Kennicott isn't really interested in engaging the "homophobes," only in shaming them – and he’s obviously failing to recognize the authoritarian sound of his own demands to make the art museums into propaganda displays for the dominance of homosexuality in the Western art world.


Archbishop Dolan upset many with this blog passage:

Last time I consulted an atlas, it is clear we are living in New York, in the United States of America – not in China or North Korea. In those countries, government presumes daily to “redefine” rights, relationships, values, and natural law. There, communiqués from the government can dictate the size of families, who lives and who dies, and what the very definition of “family” and “marriage” means.

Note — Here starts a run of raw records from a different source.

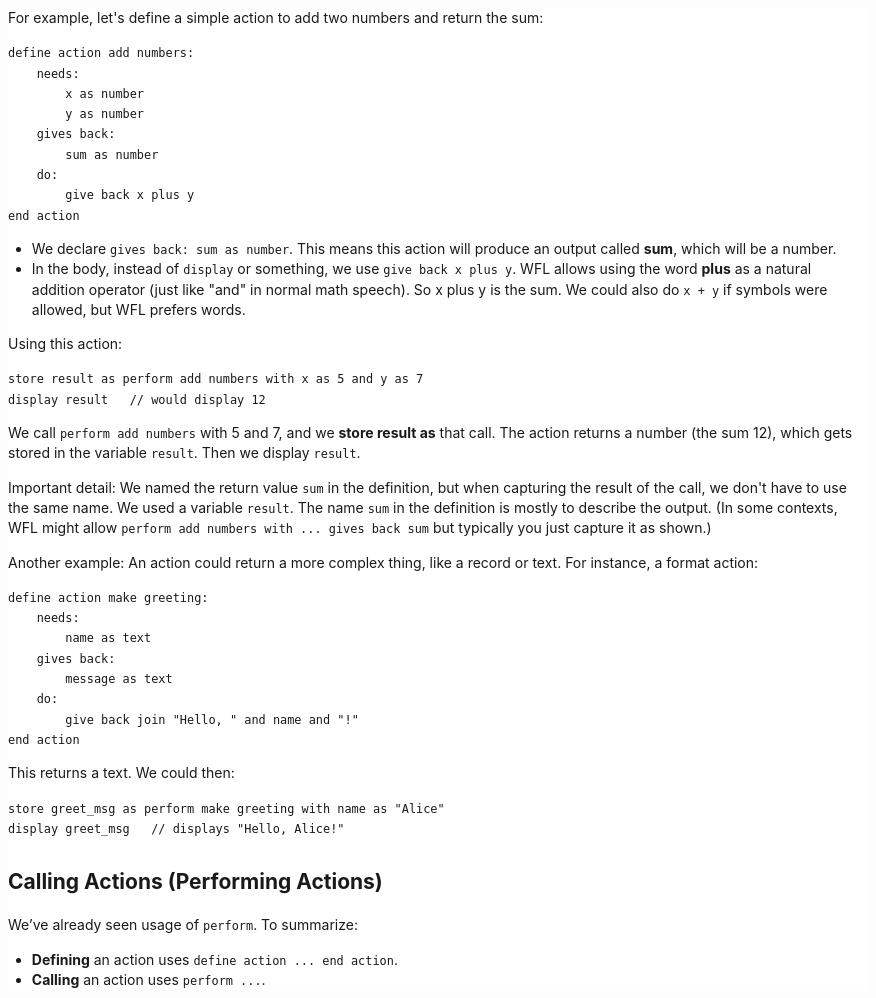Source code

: For example, let's define a simple action to add two numbers and return the sum:

```wfl
define action add numbers:
    needs:
        x as number
        y as number
    gives back:
        sum as number
    do:
        give back x plus y
end action
```

- We declare `gives back: sum as number`. This means this action will produce an output called **sum**, which will be a number.
- In the body, instead of `display` or something, we use `give back x plus y`. WFL allows using the word **plus** as a natural addition operator (just like "and" in normal math speech). So x plus y is the sum. We could also do `x + y` if symbols were allowed, but WFL prefers words.

Using this action:
```wfl
store result as perform add numbers with x as 5 and y as 7
display result   // would display 12
```

We call `perform add numbers` with 5 and 7, and we **store result as** that call. The action returns a number (the sum 12), which gets stored in the variable `result`. Then we display `result`.

Important detail: We named the return value `sum` in the definition, but when capturing the result of the call, we don't have to use the same name. We used a variable `result`. The name `sum` in the definition is mostly to describe the output. (In some contexts, WFL might allow `perform add numbers with ... gives back sum` but typically you just capture it as shown.)

Another example: An action could return a more complex thing, like a record or text. For instance, a format action:
```wfl
define action make greeting:
    needs:
        name as text
    gives back:
        message as text
    do:
        give back join "Hello, " and name and "!"
end action
```

This returns a text. We could then:
```wfl
store greet_msg as perform make greeting with name as "Alice"
display greet_msg   // displays "Hello, Alice!"
```

## Calling Actions (Performing Actions)

We’ve already seen usage of `perform`. To summarize:
- **Defining** an action uses `define action ... end action`.
- **Calling** an action uses `perform ...`.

But, please, not here! Our country’s founding principles speak of rights given by God, not invented by government, and certain noble values – life, home, family, marriage, children, faith – that are protected, not re-defined, by a state presuming omnipotence.

Obviously, the politicians in New York are elected representatives, bowing to a “popular will” that’s especially strong in the news and entertainment media in New York City. Kim Jong Il they’re not. But it can be predicted they’re not going to be tolerant of dissent on this issue, and the “popular will” may very well turn toward state censorship of “homophobia.” That’s certainly obvious in Canada and in European countries where “human rights commissions” punish free speech that offends gay advocates.

Here's a fuller passage of Weigel on National Review's site

Marriage, as both religious and secular thinkers have acknowledged for millennia, is a social institution that is older than the state and that precedes the state. The task of a just state is to recognize and support this older, prior social institution; it is not to attempt its redefinition. To do the latter involves indulging the totalitarian temptation that lurks within all modern states: the temptation to remanufacture reality. The American civil-rights movement was a call to recognize moral reality; the call for gay marriage is a call to reinvent reality to fit an agenda of personal willfulness. The gay-marriage movement is thus not the heir of the civil-rights movement; it is the heir of Bull Connor and others who tried to impose their false idea of moral reality on others by coercive state power.

A humane society will find ample room in the law for accommodating a variety of human relationships in matters of custodial care, hospital visiting rights, and inheritance. But there is nothing humane about the long march toward the dictatorship of relativism, nor will there be anything humane about the destination of that march, should it be reached. The viciousness visited upon Archbishop Dolan and other defenders of marriage rightly understood during the weeks before the vote in Albany is yet another testimony to the totalitarian impulse that lurks beneath the gay marriage movement.

Journalistic advocates like Kennicott in the "free press" should ponder the impulse to force a "reckoning" that demands museums be "cleansed" of conservative "bigotry."